Lew Larason: Thoughts from an Epicure
Keeper of the cookbooks
Most people who cook have one or two cookbooks. Although many don’t use cookbooks, they have a couple handy for reference or ideas. My mother used to buy new cookbooks to read like she would read novels.
The number of cookbooks I have is in the hundreds, mostly old ones. I have several newer editions given by friends. But, I look for older ones to collect. I really don’t know why, perhaps for their history.
We have friends who use their computers if they need recipes. That’s fine. It’s easy and a lot less expensive than buying books, although I personally enjoy looking through books.
When I first met Patti, she had one cookbook, “The Joy of Cooking,” given to her by a sister. She did fine with it. After nearly 40 years and with all of my books, I still often refer to Joy for temperature or timing, as well as for a few special recipes like pancakes and pie crusts.
Some of my cookbooks date to the early 1900s. When I look through them and read the recipes, it reminds me of when I was growing up. Those books call for bacon fat and lard, not low saturated fat. Also, measurements are quite different. For instance, “butter the size of a walnut” really is listed in several.

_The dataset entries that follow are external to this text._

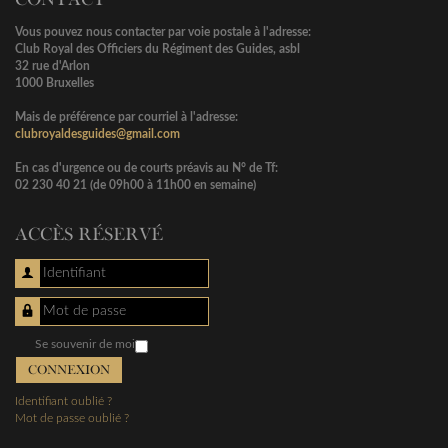
Vous pouvez nous contacter par voie postale à l'adresse:
Club Royal des Officiers du Régiment des Guides, asbl
32 rue d'Arlon
1000 Bruxelles
Mais de préférence par courriel à l'adresse:
clubroyaldesguides@gmail.com
En cas d'urgence ou de courts préavis au N° de Tf:
02 230 40 21 (de 09h00 à 11h00 en semaine)
ACCÈS RÉSERVÉ
Identifiant
Mot de passe
Se souvenir de moi
CONNEXION
Identifiant oublié ?
Mot de passe oublié ?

Books from the 1930s Great Depression era also are interesting, especially those published by food companies. Obviously, you see the publisher’s products used throughout. Also, in my collection are many copies of handwritten recipes from family members. They date from the early 1900s until after World War II. When family households were broken up, I was the one who got the cookbooks.
Reading a summertime cookbook when the weather is cold and snowy helps rid me of the “winter blues” because I start thinking about warm weather meals.